Shaxi

IMG_1502 Yunnan Province

China

June 6, 2014

Dear Friends,

I should have known better.   I should have looked at my map.  I should have been more aware of my surroundings.  I should have taken my hiking stick!

My guide Ilian and I decided on an early morning drive to the remote Shibaoshan Cave Temples – a complex of grottoes just north of Shaxi.  We invited Nicole to join us.

A grotto is a small cave or cavern or a man-made shelter that resembles a cave.  Did I assume that the grottoes are easily accessible?

 As Ilian has observed and I have already experienced, “Yunnan Province Is Mountains.”  The Shibaoshan Grottoes are IN the mountains, high in the mountains, and from the parking lot, one helluva trek up the mountain path.  Ilian is young and strong so he had no problem strolling up 500 meters..

Nicole, a very young and agile Chinese woman we met in Shaxi Town, skipped up the trail as nimbly as the Macaque monkeys who greeted us.

Yours truly, albeit a tad slow, managed the climb quite well, thank you very much! (Almost one-third of  a mile at Elevation: 2455 meters or 8054 feet.)
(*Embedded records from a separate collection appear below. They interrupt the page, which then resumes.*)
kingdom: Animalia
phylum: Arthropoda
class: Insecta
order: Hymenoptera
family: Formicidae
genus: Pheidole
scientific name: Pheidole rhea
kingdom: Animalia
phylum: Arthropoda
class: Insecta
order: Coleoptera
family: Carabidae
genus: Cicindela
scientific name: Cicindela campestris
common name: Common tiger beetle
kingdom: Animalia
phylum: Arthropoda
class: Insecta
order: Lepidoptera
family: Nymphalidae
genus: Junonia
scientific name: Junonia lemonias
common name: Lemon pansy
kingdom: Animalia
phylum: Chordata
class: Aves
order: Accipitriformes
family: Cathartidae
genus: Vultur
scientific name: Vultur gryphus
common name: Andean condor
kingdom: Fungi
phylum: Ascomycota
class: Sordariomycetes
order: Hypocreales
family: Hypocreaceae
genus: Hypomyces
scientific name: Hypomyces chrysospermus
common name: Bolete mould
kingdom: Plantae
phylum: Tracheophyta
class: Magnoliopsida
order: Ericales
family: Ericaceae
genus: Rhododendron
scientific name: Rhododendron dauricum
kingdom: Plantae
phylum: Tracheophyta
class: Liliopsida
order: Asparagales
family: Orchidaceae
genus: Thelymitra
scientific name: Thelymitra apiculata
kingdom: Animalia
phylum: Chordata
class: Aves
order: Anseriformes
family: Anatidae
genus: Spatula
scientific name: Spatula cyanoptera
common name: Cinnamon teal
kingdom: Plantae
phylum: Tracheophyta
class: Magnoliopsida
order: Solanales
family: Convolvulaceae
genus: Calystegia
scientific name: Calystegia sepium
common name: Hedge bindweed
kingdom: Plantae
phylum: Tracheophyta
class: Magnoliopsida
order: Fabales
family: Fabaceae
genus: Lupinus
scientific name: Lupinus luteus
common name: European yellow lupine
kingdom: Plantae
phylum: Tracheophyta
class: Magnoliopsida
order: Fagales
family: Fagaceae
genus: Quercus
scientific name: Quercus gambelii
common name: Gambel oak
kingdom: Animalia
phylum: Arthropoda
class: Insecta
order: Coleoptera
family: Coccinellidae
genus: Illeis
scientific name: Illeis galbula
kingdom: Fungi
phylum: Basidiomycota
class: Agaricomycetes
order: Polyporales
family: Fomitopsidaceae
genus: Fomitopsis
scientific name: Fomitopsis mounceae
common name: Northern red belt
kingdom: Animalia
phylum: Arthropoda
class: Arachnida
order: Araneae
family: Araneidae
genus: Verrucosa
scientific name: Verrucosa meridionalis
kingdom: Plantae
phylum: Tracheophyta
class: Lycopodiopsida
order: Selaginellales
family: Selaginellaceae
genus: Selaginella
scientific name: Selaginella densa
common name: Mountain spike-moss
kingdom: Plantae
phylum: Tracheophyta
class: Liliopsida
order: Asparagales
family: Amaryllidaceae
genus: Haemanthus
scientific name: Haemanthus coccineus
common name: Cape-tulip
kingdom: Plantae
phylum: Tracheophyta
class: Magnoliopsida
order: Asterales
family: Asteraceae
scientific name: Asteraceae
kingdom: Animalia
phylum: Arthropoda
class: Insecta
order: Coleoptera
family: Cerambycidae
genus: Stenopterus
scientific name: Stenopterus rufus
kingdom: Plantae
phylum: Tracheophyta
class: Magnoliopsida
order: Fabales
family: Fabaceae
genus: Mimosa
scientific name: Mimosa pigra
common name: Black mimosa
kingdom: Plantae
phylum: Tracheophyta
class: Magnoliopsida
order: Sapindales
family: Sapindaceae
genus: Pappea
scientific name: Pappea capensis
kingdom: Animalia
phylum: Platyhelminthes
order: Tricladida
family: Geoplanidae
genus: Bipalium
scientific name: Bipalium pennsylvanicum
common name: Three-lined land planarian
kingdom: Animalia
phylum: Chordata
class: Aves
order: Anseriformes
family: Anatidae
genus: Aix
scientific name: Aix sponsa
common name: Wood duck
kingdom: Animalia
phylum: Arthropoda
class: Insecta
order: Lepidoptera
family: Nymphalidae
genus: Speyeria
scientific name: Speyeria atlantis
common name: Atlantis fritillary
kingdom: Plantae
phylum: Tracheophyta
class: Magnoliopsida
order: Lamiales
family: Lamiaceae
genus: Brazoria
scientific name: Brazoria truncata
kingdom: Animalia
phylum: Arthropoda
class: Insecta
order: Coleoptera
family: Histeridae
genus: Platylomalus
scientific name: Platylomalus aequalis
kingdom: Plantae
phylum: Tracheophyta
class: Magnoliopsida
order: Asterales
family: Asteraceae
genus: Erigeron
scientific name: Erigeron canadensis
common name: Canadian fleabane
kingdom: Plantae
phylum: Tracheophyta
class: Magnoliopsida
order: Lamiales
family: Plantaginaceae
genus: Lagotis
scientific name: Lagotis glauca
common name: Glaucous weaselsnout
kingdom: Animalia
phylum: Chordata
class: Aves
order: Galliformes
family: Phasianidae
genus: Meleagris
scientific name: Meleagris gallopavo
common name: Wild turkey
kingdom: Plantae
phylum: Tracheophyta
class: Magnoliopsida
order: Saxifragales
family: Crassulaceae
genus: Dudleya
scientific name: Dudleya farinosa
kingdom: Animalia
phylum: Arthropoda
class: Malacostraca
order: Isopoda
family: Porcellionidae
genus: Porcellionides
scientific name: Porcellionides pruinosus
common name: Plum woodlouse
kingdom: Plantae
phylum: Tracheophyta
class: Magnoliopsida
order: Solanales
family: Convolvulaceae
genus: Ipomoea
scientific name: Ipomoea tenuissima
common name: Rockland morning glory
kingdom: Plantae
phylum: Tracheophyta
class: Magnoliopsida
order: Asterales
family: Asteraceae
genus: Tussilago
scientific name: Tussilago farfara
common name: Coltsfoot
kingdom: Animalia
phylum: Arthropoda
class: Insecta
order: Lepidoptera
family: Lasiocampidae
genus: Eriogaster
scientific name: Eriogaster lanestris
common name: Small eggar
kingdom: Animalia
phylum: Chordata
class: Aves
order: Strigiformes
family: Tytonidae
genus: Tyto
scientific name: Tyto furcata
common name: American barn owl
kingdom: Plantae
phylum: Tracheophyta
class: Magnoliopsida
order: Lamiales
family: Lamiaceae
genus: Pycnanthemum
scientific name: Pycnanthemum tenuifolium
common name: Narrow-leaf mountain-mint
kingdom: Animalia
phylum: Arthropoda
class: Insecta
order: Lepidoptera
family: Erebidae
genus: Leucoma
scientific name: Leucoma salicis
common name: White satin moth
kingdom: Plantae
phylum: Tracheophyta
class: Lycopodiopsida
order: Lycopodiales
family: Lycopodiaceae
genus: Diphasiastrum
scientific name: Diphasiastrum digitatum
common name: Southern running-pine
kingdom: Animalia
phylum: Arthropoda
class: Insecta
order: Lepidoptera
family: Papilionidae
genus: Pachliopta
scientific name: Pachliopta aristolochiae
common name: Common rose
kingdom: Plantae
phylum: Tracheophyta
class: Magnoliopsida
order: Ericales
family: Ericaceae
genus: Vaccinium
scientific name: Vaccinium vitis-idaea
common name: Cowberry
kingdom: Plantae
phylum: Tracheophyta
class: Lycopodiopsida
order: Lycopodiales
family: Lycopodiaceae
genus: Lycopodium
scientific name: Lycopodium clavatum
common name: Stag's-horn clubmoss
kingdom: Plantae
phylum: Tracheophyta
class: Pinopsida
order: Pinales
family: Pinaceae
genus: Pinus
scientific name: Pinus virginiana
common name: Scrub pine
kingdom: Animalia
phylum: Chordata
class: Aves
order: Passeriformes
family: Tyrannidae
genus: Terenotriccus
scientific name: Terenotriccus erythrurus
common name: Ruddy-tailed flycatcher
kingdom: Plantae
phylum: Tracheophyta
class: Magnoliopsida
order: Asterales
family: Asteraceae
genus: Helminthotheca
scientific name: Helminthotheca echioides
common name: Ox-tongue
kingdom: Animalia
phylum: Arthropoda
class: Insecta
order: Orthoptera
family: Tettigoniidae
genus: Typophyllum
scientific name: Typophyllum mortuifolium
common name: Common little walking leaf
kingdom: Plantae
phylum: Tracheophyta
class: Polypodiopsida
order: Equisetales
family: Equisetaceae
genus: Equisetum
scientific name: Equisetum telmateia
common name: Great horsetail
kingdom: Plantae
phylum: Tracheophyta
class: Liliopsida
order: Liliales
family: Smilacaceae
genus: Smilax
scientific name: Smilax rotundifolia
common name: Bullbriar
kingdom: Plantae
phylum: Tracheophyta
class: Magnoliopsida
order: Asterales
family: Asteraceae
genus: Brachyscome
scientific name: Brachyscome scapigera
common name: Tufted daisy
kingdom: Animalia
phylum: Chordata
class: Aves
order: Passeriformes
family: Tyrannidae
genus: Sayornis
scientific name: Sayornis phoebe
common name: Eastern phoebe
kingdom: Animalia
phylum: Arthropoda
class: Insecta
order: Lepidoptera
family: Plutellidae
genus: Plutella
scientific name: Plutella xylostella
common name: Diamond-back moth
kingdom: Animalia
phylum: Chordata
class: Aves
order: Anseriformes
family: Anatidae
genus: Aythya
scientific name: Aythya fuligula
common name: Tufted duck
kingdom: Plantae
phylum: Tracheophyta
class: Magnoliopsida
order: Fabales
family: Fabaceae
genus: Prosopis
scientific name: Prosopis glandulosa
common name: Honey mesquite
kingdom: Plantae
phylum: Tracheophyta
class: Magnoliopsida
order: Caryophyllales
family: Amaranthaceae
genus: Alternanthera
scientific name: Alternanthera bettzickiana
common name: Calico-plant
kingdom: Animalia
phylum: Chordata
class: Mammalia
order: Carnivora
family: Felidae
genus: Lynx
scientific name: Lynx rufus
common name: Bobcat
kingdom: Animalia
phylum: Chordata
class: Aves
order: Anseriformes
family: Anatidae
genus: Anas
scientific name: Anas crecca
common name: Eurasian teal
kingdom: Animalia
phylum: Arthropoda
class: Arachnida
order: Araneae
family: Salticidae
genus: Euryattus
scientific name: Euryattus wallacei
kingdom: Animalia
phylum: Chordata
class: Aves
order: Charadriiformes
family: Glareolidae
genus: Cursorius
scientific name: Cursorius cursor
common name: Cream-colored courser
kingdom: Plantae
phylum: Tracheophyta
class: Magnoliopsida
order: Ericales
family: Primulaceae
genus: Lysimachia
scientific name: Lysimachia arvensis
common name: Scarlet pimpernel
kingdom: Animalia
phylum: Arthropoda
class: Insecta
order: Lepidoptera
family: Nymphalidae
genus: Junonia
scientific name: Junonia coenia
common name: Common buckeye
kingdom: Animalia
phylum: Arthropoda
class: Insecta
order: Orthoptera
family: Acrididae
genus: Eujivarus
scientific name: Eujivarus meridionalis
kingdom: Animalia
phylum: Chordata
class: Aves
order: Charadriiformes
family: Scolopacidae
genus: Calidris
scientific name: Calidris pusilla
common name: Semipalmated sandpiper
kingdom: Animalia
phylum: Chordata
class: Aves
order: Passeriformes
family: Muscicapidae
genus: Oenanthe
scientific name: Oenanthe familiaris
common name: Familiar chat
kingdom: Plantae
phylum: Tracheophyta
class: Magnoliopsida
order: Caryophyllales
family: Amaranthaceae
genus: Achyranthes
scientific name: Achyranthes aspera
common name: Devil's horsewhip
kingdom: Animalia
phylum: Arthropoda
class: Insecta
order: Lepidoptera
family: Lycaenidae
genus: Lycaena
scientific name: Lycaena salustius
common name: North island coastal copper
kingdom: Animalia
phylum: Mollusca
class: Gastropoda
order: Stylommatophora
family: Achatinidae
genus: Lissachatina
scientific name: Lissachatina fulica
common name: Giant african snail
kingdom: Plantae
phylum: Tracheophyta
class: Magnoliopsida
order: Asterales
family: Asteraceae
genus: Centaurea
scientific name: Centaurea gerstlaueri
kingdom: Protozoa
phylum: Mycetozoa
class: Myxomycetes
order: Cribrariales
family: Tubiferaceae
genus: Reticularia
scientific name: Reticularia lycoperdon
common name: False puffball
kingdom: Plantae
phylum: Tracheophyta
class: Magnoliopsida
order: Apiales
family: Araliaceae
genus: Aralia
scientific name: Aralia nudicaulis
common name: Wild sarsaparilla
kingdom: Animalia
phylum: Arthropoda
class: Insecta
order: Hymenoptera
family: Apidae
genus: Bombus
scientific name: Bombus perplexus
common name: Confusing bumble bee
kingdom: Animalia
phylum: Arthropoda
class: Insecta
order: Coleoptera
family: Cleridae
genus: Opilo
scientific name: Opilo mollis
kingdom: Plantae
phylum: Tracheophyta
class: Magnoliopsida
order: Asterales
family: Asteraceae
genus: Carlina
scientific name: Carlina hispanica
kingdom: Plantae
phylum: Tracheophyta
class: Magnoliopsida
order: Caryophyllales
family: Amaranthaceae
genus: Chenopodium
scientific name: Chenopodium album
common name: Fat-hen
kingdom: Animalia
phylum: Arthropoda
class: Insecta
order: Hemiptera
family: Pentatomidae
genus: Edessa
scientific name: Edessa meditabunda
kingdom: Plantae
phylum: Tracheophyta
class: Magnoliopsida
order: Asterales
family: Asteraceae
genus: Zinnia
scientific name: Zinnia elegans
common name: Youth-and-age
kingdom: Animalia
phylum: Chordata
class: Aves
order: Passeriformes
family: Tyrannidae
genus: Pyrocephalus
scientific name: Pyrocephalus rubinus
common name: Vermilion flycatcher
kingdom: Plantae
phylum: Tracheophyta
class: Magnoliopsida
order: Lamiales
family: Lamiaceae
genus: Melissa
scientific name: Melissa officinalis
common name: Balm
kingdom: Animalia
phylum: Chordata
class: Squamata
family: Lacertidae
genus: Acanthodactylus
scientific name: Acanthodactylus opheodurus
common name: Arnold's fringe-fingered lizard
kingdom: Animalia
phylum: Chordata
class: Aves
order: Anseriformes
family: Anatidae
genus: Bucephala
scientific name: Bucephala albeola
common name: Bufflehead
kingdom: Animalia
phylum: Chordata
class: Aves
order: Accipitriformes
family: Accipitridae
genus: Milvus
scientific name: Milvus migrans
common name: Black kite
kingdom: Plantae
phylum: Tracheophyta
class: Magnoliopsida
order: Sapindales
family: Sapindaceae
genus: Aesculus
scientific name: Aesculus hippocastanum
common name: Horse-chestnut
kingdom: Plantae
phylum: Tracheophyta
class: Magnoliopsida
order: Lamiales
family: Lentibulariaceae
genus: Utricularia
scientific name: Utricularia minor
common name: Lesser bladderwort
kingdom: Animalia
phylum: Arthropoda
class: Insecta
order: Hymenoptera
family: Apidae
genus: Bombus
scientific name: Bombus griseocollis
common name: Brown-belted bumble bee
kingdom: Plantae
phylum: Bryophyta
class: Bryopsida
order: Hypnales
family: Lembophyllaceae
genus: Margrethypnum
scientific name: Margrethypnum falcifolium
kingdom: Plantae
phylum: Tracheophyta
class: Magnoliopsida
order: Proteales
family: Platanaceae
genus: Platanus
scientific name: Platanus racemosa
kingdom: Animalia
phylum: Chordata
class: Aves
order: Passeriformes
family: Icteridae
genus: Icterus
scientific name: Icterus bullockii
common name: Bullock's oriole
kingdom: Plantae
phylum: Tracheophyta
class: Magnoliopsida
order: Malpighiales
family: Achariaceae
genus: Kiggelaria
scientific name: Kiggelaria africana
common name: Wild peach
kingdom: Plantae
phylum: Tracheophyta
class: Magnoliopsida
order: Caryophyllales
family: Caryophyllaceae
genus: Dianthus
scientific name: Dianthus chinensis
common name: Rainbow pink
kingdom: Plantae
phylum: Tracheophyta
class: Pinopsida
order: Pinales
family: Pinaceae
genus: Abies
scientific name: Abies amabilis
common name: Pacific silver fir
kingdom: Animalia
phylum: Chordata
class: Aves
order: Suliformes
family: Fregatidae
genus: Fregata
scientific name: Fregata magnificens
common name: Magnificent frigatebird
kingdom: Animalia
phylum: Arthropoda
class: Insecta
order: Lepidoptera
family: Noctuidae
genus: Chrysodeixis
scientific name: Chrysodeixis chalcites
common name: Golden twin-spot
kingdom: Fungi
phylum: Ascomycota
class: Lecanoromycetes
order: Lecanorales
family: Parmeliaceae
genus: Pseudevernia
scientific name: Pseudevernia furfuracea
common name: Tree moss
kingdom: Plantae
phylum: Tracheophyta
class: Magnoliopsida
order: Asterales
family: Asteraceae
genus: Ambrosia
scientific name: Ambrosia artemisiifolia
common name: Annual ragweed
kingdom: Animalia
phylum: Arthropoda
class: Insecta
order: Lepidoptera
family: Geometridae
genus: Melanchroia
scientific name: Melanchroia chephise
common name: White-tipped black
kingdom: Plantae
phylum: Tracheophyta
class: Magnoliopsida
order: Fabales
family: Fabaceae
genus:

The one thousand year old grotto and temple complex at Shaxi Shibaoshan is one of the best preserved treasures of ancient Buddhism in China and are a national heritage site.   And yet, one website calls the site “Shrouded in Mystery.”  In fact, there is no mention at all of the remarkable caves and temples in any of my three China guidebooks.

Few travelers venture to Shaxi and fewer still hike to the grottoes.  The good news is that Ilian, Nicole and I were there alone.   Except for one family with a little girl – cute as a monkey.